*** Opening of Exercise passage ***

By Rana Shenawi
An Egyptian lawmaker, Elhamy Agina, called this past month for mandatory virginity tests for women before they could be admitted to a university in Egypt. According to Egyptian Streets, Agina said in an interview that female college applicants should not be eligible to receive higher education if they do not pass the virginity tests. These tests aim to combat customary marriages, known as “gawaz orfy” between students that involve a marriage without an official documentation and the public approval of the bride’s guardians. This type of marriage has become more popular in recent years because of high youth unemployment and a shortage of affordable housing, according to Alarabiya.net.
“The young couple sees a urfi marriage as a pragmatic solution,” sociologist Madiha Safty from the American University in Cairo told the BBC News. “[With regular marriages] the groom is supposed to give a gift of jewelry upon engagement, he has to pay a sum for his fiancee to prepare for her life in marriage and find a place to live,” said Dr. Safty. “At the same time she’s supposed to provide the furniture. Of course, people would also like to have a fancy wedding which can be quite expensive.”

*** Close of Exercise passage ***

▶ **Try it**:
Return the article on the proposed virginity tests word for word, everything from "By Rana Shenawi" down to "according to Alarabiya.net.".

*** Opening of Excerpted data ***

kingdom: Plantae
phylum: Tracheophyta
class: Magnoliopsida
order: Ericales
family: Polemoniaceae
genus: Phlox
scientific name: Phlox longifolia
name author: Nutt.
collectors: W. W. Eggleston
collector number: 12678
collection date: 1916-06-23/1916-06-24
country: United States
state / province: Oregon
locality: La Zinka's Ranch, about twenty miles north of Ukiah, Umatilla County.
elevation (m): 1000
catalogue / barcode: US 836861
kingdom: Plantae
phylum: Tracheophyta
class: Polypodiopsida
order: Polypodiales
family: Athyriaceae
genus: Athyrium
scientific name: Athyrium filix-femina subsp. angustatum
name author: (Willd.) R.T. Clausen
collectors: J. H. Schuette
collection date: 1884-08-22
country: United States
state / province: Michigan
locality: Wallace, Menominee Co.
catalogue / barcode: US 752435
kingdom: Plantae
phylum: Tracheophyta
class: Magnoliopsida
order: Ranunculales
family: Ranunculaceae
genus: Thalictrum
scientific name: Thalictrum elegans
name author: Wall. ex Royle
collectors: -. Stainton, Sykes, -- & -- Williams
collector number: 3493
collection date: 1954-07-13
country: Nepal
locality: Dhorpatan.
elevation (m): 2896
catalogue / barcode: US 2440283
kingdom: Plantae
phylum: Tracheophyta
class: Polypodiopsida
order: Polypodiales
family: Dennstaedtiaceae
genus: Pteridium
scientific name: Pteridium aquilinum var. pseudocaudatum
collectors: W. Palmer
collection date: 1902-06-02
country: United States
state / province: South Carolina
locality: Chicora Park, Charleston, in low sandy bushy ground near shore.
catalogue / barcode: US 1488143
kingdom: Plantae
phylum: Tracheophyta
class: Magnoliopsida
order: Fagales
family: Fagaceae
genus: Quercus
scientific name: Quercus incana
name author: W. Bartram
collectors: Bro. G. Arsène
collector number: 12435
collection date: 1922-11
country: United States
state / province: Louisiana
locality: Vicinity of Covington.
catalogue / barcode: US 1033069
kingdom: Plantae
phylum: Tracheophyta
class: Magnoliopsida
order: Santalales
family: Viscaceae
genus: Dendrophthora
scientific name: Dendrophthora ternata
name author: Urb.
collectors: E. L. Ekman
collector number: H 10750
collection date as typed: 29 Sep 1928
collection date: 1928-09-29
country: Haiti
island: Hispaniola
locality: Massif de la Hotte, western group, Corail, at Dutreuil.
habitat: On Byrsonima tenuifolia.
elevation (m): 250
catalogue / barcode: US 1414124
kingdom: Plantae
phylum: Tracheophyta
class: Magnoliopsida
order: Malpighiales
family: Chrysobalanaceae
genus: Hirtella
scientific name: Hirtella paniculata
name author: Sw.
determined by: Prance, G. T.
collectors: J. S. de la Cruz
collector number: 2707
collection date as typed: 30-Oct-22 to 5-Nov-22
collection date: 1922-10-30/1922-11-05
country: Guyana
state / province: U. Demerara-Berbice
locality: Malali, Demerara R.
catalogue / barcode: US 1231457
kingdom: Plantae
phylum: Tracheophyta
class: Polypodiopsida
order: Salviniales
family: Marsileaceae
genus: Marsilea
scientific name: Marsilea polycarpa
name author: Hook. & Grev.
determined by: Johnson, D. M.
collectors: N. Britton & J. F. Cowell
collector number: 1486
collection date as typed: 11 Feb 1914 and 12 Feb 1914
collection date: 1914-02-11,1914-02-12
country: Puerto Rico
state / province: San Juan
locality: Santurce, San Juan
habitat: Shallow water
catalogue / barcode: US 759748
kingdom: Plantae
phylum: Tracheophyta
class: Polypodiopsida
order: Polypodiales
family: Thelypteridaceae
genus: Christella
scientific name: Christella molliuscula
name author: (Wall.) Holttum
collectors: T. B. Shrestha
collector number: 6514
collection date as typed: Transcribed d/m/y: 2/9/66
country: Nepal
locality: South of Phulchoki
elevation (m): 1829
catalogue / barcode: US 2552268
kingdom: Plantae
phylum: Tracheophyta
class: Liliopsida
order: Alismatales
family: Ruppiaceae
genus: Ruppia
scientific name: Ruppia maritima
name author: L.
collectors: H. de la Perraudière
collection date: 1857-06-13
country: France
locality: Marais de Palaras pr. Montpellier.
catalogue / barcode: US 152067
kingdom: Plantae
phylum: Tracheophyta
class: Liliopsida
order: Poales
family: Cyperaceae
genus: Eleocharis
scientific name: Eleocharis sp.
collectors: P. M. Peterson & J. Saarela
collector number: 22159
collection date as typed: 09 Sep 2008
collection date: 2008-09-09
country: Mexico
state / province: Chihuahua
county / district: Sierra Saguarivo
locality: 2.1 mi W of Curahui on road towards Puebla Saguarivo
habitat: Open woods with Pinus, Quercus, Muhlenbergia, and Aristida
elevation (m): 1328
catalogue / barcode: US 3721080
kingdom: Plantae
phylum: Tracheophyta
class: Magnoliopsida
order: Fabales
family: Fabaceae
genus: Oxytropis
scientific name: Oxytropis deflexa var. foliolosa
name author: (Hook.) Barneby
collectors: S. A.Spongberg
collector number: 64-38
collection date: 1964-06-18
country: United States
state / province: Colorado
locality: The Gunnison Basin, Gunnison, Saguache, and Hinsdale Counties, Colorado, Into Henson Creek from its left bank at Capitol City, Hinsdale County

*** Close of Excerpted data ***

▶ **Response**:
By Rana Shenawi
An Egyptian lawmaker, Elhamy Agina, called this past month for mandatory virginity tests for women before they could be admitted to a university in Egypt. According to Egyptian Streets, Agina said in an interview that female college applicants should not be eligible to receive higher education if they do not pass the virginity tests. These tests aim to combat customary marriages, known as “gawaz orfy” between students that involve a marriage without an official documentation and the public approval of the bride’s guardians. This type of marriage has become more popular in recent years because of high youth unemployment and a shortage of affordable housing, according to Alarabiya.net.